Tower Road, between Birkenhead and Wallasey, is reopening to the travelling public at 4pm this afternoon as work to replace the lifting bridge over the docks has concluded.
The replacement of the ‘A’ Bridge was the second part of the £6 million infrastructure project on Tower Road that also saw a new ‘C’ Bridge successfully installed between March and June last year.
Pedestrians, cyclists and motorists have faced months of frustration as the project to replace the ‘A’ Bridge ran into a couple of unavoidable delays since the turn of the year.
It reopens this afternoon, immediately upon the successful conclusion of the testing phase.
Cllr Stuart Whittingham, Cabinet member for Highways and Infrastructure, said: “We know that this day has been a long time coming and that many residents have suffered months of additional inconvenience having to take the diversion routes for longer than was initially anticipated.
"That is why we wanted to just get it open at the earliest possible opportunity - no fanfare, no ribbons - we wanted people moving along Tower Road again.
“We can only offer our apologies for the delays. On such a complex engineering project, unforeseen issues were always likely, but I am assured that our contractors have done everything they could to address them as quickly and effectively as possible. I understand this is of little consolation to the many people who have had to endure longer journey times, but it has been unavoidable.”
Cllr Whittingham added: “One of our most important 2020 pledges is to have a local transport infrastructure that is fit for the future and this project, which has seen both the ‘A’ and ‘C’ bridges replaced, is a big part of that.
“The new bridges will bring improvements to our road network, not just for motorists but also for cyclists and pedestrians. They will help us to grow and develop the local economy, particularly around the Twelve Quays area and the Wirral Waters project.”

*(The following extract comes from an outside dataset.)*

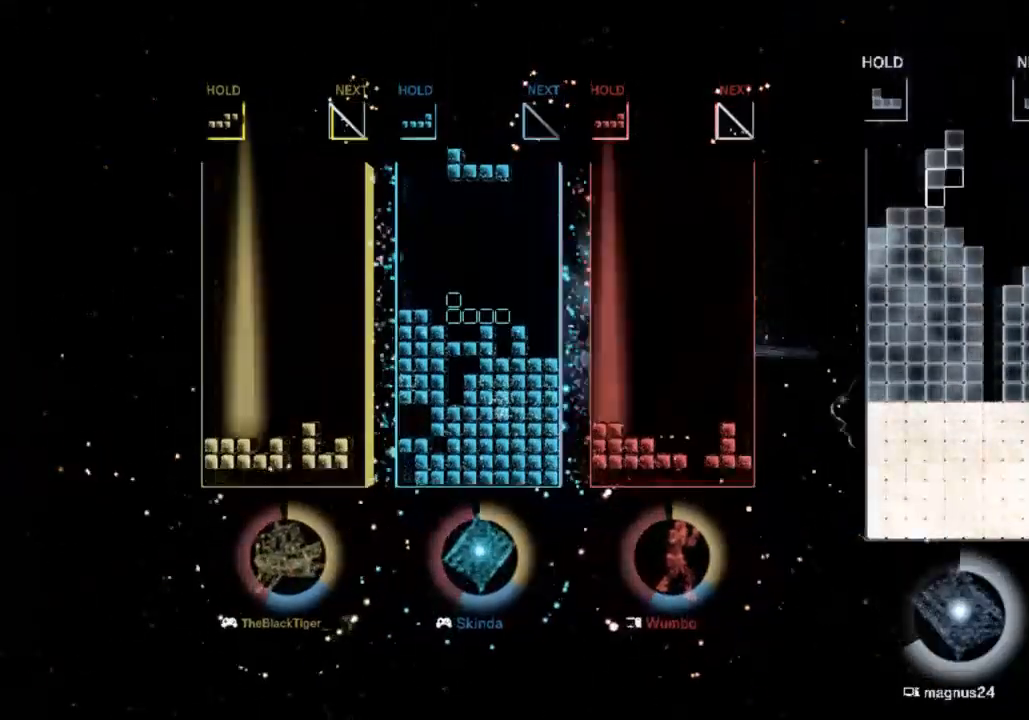
{"keys": [], "events": [[33, "down", "up"]]}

The replacement of the two bridges was essential. The old bridges had many outdated features, including height and weight restrictions, and were requiring more frequent and costly maintenance works to keep them functioning. If the rate of deterioration had been allowed to continue the route would very soon have become completely unsuitable for HGVs.
Cllr Whittingham added: “With Tower Road now fully open again, we will see that the project – lengthy and frustrating though it has been - will bring long-lasting benefits to the local area, residents and the economy.”

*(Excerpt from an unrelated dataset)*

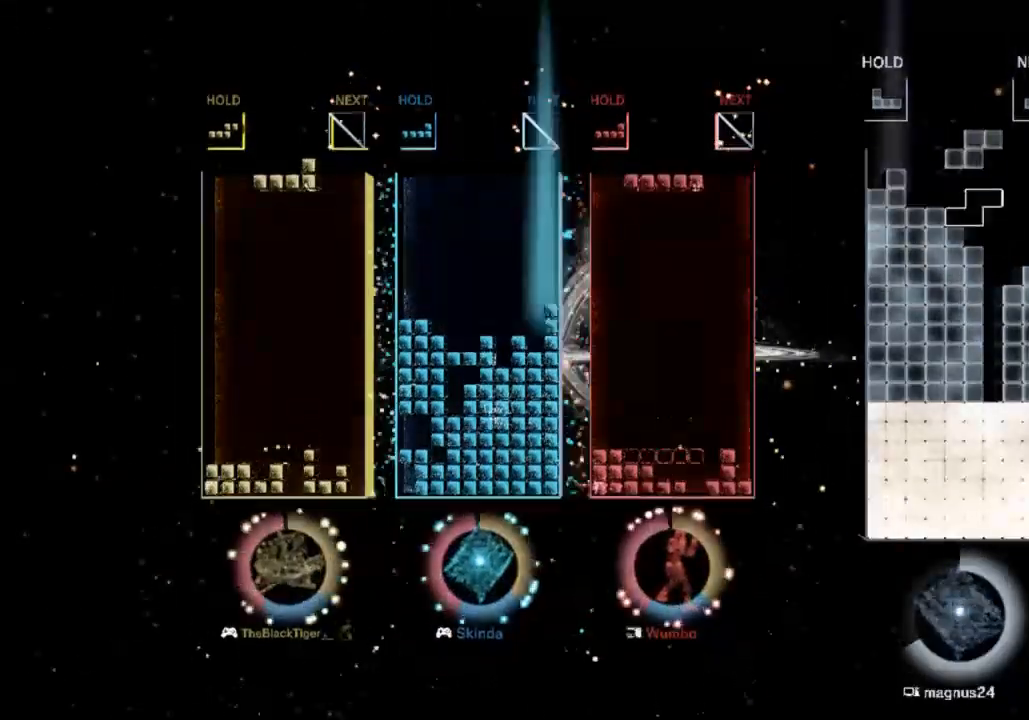
{"keys": ["right", "s"], "events": [[300, "right", "down"], [333, "s", "down"]]}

Work on the ‘C’ bridge began at the end of March 2017, with Tower Road being closed to through traffic from the Birkenhead side, but open at the Wallasey side to allow access to the Stena Line terminal. Pedestrians and cyclists were still able to use Tower Road due to a temporary footbridge.
When the ‘C’ bridge was completed on schedule at the end of June 2017, Tower Road reopened from the Birkenhead end to allow access to the ferry terminal over the new bridge while the ‘A’ bridge closed and work on its replacement got underway. A shuttle bus was provided to take pedestrians and cyclists along the diversion route as the temporary footbridge also had to be removed.
Having originally been scheduled to conclude in January, the initial delay to the project completion was caused by the discovery of an obstruction behind the dock walls – only uncovered during excavation work – which meant the permanent foundation for the new ‘A’ bridge had to be moved.
Then in February the planned ‘floating-in’ of the new structure had to be postponed and with that part of the project requiring a full closure of the docks to shipping for a week, the earliest this could be rescheduled with dock owners Peel Ports was April.
Since the bridge was successfully moved into place in April, contractors have been completing the remaining works and putting the structure through a rigorous testing and commissioning process to ensure that the new bridge is operating safely and effectively. It will reopen nearly 12 months to the day that the old bridge closed to traffic.
The replacement of the two bridges was possible largely due to a grant of £6.4m from the Department for Transport Local Highway Maintenance Challenge Fund, which assists local authorities in carrying out major infrastructure projects.